Four BTC Bottom Indicators with Documented Accuracy

A Bitcoin investor’s journey begins with a brutal truth: don’t sell at the wrong times. To avoid this mistake, it’s essential to understand the signals that mark the true market bottom. With over a decade of records, some indicators show an impressive success rate in identifying the most strategic buy points. Below, we analyze the four most reliable indicators that converge toward this goal.

Miner Capitulation: The Puell Multiple at 0.66

The Puell Multiple acts as a thermometer of Bitcoin network health, measuring miners’ revenue relative to their operational costs. When this indicator drops below 0.5, all miners operate at significant losses — an unsustainable situation that invariably precedes a strong recovery.

Historically, whenever the Puell Multiple entered negative territory (below 0.5), we reached the market bottom. Currently, in February 2026, the indicator is at 0.66, still far from this critical zone. Signs suggest the market anticipates these events based on 11 years of documented accuracy, which indicates we may not hit 0.5 this time.

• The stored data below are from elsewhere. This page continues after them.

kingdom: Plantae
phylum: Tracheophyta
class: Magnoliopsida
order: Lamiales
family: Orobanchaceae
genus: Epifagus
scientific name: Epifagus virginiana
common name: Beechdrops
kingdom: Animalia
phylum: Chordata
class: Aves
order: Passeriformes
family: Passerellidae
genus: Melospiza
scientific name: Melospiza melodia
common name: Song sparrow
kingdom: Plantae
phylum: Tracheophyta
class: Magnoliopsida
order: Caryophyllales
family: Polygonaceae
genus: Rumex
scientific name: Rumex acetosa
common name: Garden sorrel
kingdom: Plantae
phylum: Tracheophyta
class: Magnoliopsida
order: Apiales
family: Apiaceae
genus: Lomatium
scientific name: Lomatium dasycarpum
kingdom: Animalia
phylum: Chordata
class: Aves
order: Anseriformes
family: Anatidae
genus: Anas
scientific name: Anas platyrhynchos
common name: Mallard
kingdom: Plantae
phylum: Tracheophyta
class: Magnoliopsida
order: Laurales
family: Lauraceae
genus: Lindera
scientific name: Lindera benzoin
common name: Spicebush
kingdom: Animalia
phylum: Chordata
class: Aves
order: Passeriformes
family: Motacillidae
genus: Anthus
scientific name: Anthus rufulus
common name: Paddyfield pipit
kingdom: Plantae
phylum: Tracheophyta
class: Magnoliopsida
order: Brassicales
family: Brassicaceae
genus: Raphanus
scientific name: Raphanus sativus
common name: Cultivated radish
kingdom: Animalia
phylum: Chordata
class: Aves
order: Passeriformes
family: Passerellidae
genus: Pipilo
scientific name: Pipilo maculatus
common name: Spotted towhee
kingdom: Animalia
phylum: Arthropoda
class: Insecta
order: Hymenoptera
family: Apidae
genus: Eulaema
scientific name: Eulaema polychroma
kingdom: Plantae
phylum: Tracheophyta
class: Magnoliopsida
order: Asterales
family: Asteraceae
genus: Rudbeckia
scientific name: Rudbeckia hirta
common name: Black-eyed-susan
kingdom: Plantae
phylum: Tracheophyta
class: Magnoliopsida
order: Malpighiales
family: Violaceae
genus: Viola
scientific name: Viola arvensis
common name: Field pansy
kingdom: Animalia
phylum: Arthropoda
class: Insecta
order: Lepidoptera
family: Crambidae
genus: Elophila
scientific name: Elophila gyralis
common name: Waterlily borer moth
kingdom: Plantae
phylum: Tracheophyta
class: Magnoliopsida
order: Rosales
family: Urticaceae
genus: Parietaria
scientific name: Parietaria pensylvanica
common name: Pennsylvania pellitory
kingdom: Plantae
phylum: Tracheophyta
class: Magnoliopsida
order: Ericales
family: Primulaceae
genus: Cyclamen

To put it in context: miners control approximately 56 BTC out of every 280 units in circulation (about 20% of the total supply). When their profitability runs out, they are forced to liquidate inventory to keep infrastructure operational, creating selling pressure that often marks the bottom.

Production Cost: The Defense Line at $77,000–$79,000

Bitcoin’s production cost determines the minimum viable level for miners. Currently, this value fluctuates between $77,000 and $79,000 per BTC, considering electricity and equipment wear. When the price drops significantly below this level for extended periods, miners have no choice but to dump their reserves to cover operational expenses.

This indicator has a 90% success rate in identifying bottoms. Unlike speculators, miners operate under strict economic constraints — it’s like a business owner being forced to liquidate assets to keep the lights on. This real, necessity-driven dynamic offers more reliability than most speculative analyses.

MVRV Z-Score: Comparing Current Price with Average Acquisition Cost

The MVRV Z-Score compares the current market price with the average price paid by holders when they acquired their Bitcoin, adjusted for the network’s historical volatility. This indicator hit the bottom at -0.3, with an 80% success rate.

Currently, the Z-Score is at 0.4, which could suggest room for further decline. Considering the market anticipates these signals, the actual bottom might be around 0.20, roughly corresponding to $59,000 per BTC. The current quote of $67,770 still offers interpretive margin, as the market may be pricing in this anticipation.

Profit and Loss Supply: The Revealing 47% Indicator

Historically, when 45% or less of the on-chain Bitcoin supply is in profit, we are near the bottom. Currently, this percentage is at 54%, according to Glassnode data from February 19. However, this number masks an important reality: ETFs and institutional investors like Saylor (MicroStrategy) control about 9.9% of the supply and hold positions in loss.

Adjusting the “percentage in profit” by discounting these 56 units out of 280 held by actors in loss, the effective percentage drops to approximately 47% — a classic indicator of a typical bottom. This number reveals that most holders are in actual loss, creating accumulated pressure for liquidation or resignation in the market.

The Simple Strategy That Works

By observing these four indicators in convergence, it’s clear the market is near — but not necessarily at the absolute bottom. Each indicator offers a different perspective: desperate miners, threatened operational costs, widespread losses among holders, and a price distribution suggesting an inflection point.

The most valuable advice remains the simplest: create a plan that works for your situation, based on these documented signals, and stick to it. Accuracy comes not from predicting the future but from respecting the patterns proven by over a decade of history. Strategic simplicity often outperforms analytical complexity.